Small businesses are not exempt: they "may be the custodian of the very sensitive personal information of thousands of past and present clients and employees.  Protecting that information is part of their professional and legal responsibilities.  We encourage them to review their security practices, including investigating ways to use encryption effectively, and  to consult their professional organizations and security experts for best practice guidance."

Improve the Readability of Breach Notices

The Attorney General recommends that communications professionals get involved in preparing notices, and suggests techniques such as shorter sentences, familiar words and phrases, active voice, and layout that supports clarity such as headers and smaller text blocks.

Offer Mitigation Products or Provide Information on Security Freezes to Victims of Breaches Involving Social Security Numbers or Driver's License Numbers

This is consistent with the reality that products like credit reporting are not particularly useful for breaches involving only credit card numbers.  The Attorney General keeps the recommendation narrow in this fashion even though credit monitoring products were offered in 12 breaches involving just payment card numbers, which, as she notes, " do not facilitate the opening of new account."  The report states:  "[w]hen a breach compromises a credit card number, victims can protect themselves from charges made by a thief simply by closing the affected account, which generally takes just a phone call and perhaps a letter of dispute.  In addition, federal law limits a consumer's liability for unauthorized credit card transactions to $50 and most banks today have a zero-liability policy."

By contrast, "[a] thief can use [a Social Security] number, along with the victim's name and other easily obtainable information, to do a number of things, including opening new accounts, taking out loans, receiving medical services, even providing the information when arrested or prosecuted for a crime."

The Attorney General suggests providing victims with the option of a security freeze even if another mitigation product like credit monitoring is offered.

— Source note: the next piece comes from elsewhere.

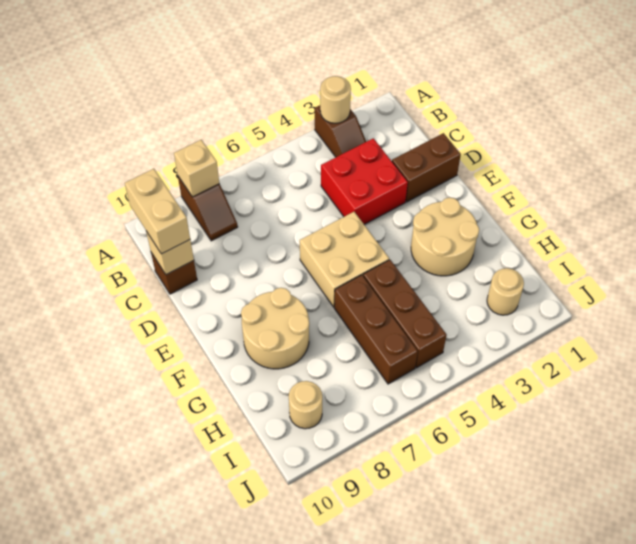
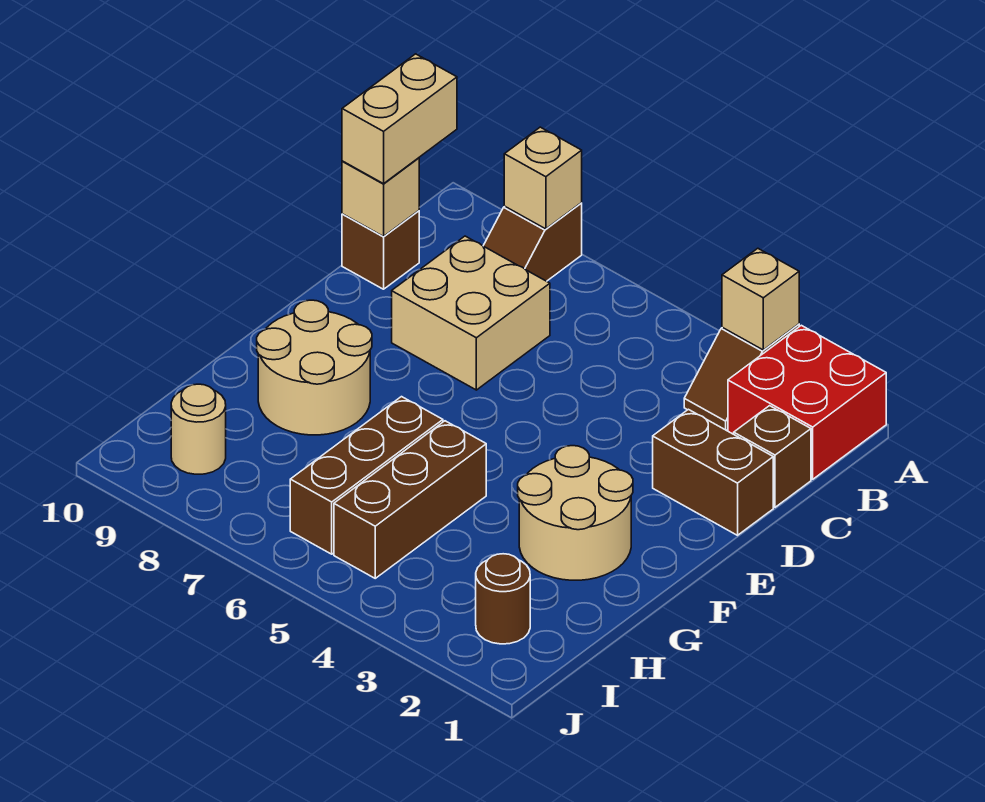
tan 1x1 round brick [320,76,351,123] -> tan 1x1 brick [722,248,799,350]
none -> brown 1x1 brick [734,406,811,507]
red 2x2 brick [321,138,408,224] -> red 2x2 brick moved to [728,325,886,479]
tan 2x2 brick [300,212,389,307] -> tan 2x2 brick moved to [392,236,550,390]
tan 1x1 round brick [487,268,524,315] -> brown 1x1 round brick [476,554,530,644]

Legislation Should be Considered to Amend the Breach Notification Law to Require Notification of Breaches of Online Credentials Such as User Name and Password

This is the most surprising, and likely controversial, recommendation of the report.  This recommendation is focused on incidents involving a user ID or email address, in combination with password or security question and answer.  The Attorney General bases this recommendation on the growing incidence of theft of online credentials.  She notes that, "because most consumers do not use unique passwords for all their accounts, a takeover of one can result in access to all, including banking and other supposedly secure accounts."

Although this is the case, adding such data elements would represent a fundamental shift away from existing law and would cover a number of incidents where little harm is likely to come to affected individuals.  The potential harm from such incidents can also be mitigated in large part by consumer education, encouraging individuals to use different passwords for their various accounts.  Most consumers these days are familiar with the risks associated with using the same password on several accounts.

Conclusion

Businesses of every shape and size should pay close attention to the Attorney General's recommendations and review their security programs, if they have not already.  Once upon a time, California was a state where enforcement related to data security breaches was rare, despite the laws on the books.  No longer.  We can expect the Attorney General to increase enforcement efforts, especially in those areas identified in her report.